## Task statement
Read the records and gather each line that includes "YASKAWA".

## Supplied material
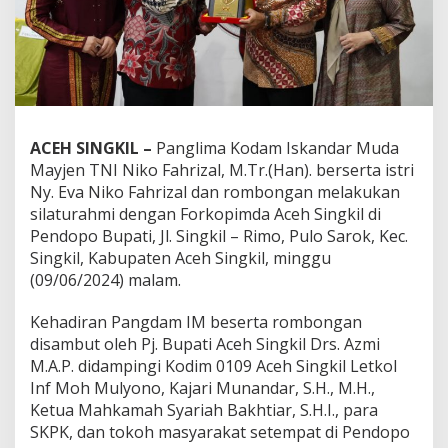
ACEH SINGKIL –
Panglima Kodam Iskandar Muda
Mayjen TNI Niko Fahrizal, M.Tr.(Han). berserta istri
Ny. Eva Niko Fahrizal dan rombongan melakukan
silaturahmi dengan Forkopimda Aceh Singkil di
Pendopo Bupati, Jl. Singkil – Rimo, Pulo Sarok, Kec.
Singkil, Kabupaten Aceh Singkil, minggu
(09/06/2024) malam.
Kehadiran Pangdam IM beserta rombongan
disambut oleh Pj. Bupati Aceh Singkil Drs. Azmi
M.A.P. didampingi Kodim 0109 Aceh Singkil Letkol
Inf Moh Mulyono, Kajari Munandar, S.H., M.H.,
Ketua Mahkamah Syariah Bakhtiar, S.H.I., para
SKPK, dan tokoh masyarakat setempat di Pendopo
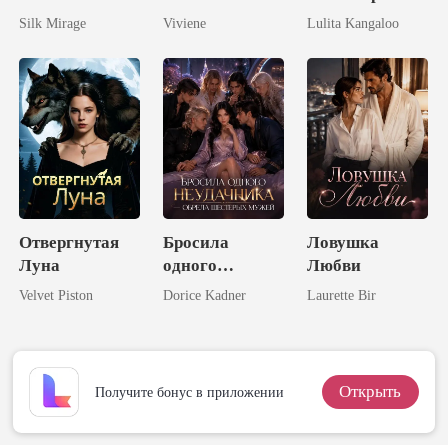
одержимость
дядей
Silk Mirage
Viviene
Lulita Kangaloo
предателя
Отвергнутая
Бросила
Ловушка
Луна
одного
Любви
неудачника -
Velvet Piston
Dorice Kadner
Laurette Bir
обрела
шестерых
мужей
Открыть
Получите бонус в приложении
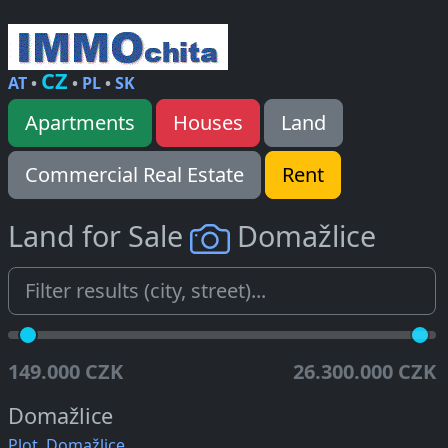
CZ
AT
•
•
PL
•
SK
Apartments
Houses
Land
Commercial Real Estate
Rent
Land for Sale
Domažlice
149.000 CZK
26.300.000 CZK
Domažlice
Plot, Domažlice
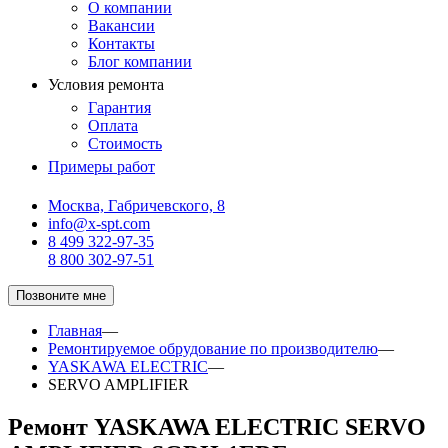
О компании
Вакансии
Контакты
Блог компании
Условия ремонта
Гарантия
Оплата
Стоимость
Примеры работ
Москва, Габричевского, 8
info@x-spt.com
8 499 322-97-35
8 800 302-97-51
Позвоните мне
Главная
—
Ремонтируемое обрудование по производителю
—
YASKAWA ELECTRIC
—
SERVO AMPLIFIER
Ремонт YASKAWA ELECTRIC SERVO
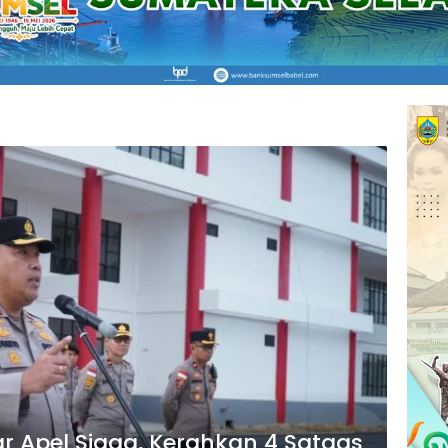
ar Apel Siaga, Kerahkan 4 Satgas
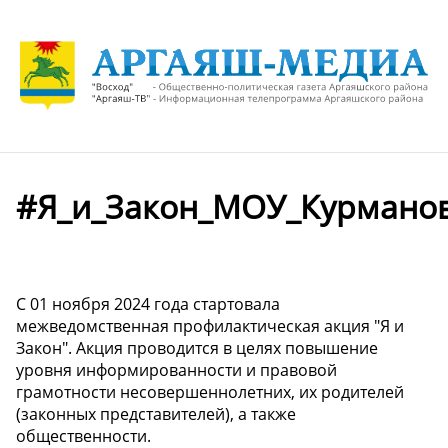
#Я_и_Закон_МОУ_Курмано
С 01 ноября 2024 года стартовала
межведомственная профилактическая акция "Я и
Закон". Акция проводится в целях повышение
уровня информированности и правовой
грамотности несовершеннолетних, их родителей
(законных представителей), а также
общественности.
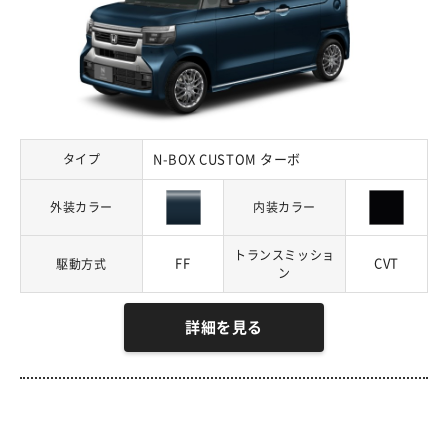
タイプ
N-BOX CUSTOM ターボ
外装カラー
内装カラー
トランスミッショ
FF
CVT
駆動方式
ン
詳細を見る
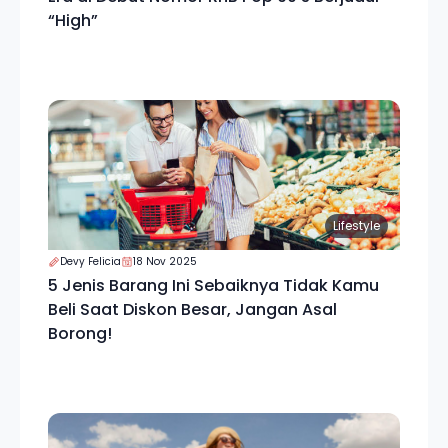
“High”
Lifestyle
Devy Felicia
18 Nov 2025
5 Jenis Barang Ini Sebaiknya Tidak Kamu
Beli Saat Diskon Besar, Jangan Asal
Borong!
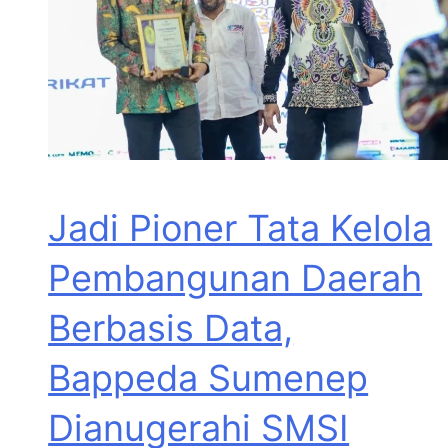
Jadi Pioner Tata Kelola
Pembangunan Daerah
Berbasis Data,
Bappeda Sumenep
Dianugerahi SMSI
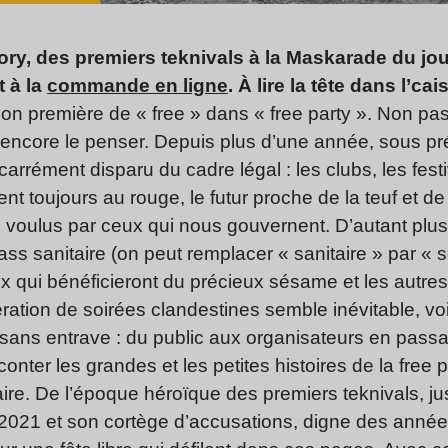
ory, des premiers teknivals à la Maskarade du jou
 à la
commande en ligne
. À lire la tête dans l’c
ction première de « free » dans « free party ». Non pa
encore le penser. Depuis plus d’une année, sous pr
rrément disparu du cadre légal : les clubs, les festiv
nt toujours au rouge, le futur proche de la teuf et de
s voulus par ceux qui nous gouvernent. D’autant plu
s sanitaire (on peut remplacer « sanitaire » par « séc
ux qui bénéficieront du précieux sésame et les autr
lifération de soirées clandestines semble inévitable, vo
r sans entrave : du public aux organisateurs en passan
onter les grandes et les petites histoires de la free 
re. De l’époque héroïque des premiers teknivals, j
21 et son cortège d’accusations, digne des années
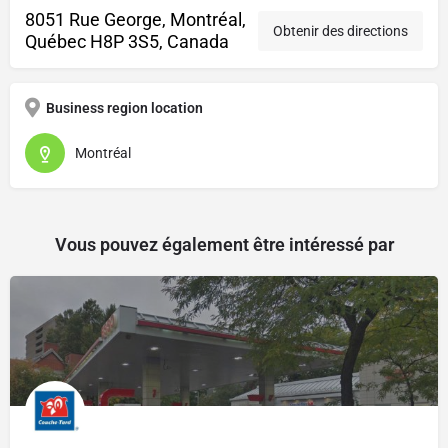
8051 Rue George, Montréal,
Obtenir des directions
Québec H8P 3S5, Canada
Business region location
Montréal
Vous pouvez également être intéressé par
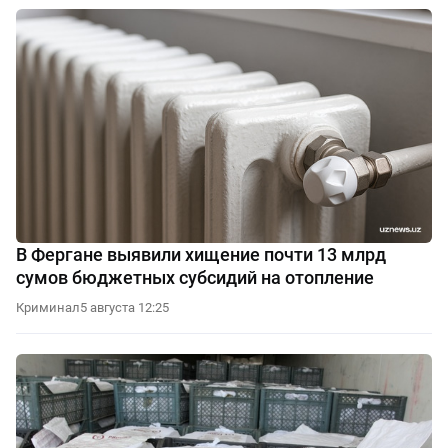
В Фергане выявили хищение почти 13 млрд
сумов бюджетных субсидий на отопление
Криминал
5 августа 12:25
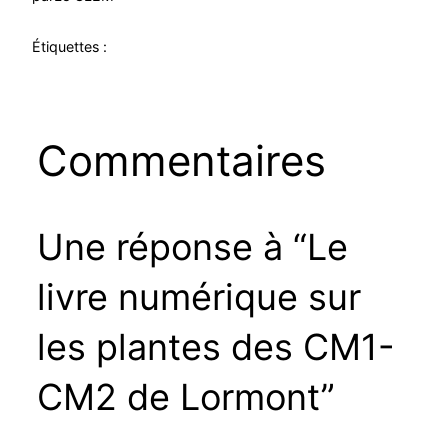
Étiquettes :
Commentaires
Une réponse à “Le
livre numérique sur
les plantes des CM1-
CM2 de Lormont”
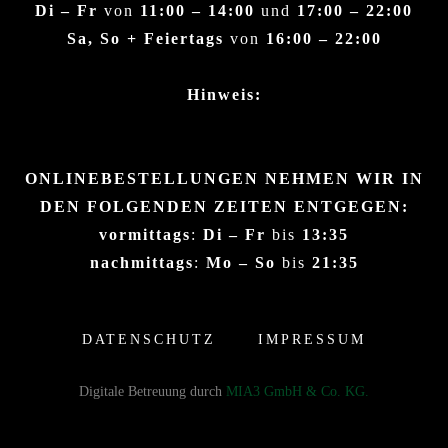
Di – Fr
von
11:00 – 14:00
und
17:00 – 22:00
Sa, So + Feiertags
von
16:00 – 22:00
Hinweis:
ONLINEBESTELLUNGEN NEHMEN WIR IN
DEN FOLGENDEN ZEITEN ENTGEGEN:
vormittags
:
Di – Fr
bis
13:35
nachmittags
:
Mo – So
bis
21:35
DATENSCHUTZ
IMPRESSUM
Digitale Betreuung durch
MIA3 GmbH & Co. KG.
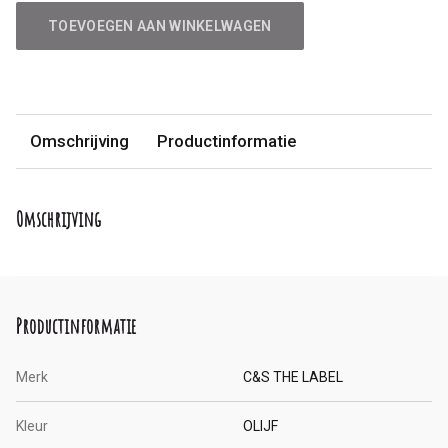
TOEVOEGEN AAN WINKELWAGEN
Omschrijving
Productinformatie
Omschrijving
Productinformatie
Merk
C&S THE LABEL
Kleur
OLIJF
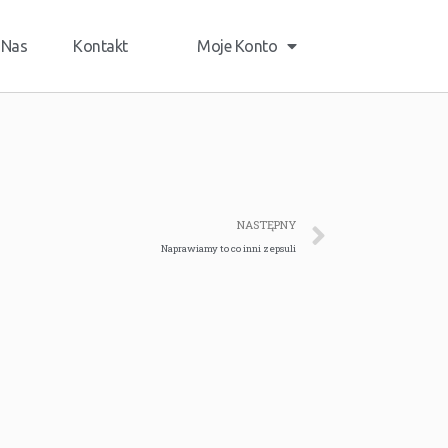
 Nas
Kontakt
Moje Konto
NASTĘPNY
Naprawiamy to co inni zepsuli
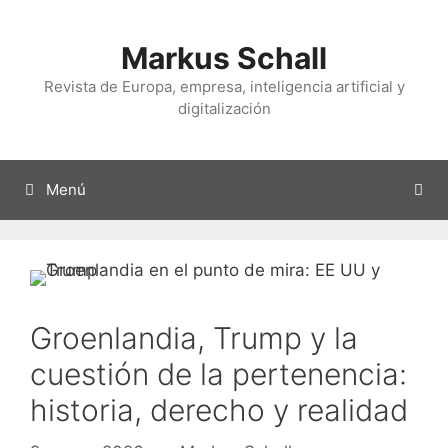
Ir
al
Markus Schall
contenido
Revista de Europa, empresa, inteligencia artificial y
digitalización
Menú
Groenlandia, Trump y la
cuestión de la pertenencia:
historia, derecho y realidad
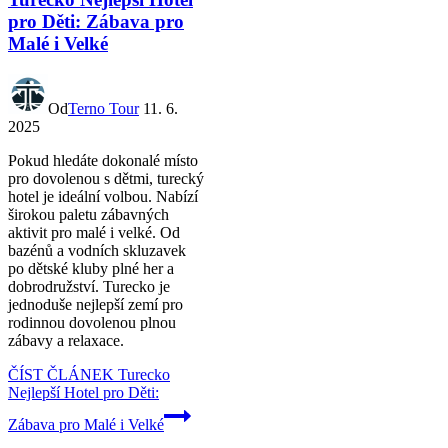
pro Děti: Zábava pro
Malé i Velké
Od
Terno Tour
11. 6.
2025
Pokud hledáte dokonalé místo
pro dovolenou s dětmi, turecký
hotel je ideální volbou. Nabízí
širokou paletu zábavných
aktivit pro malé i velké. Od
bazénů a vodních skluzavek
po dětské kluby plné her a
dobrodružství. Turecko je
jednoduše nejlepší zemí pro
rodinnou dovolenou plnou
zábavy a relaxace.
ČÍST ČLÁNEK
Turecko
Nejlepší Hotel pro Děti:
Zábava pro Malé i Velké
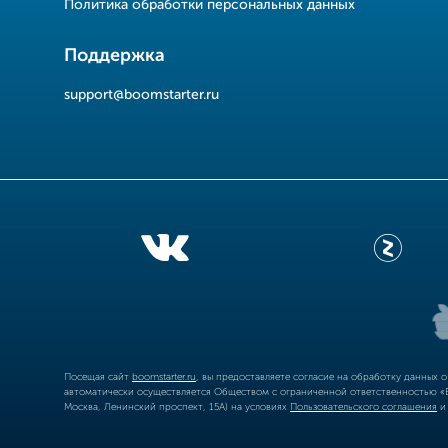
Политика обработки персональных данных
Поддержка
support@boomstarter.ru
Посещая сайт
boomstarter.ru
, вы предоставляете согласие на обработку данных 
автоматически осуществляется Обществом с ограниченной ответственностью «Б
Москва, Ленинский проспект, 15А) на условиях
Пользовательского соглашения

## Result of the task
YASKAWA ELECTRIC
Ремонт YASKAWA ELECTRIC SERVO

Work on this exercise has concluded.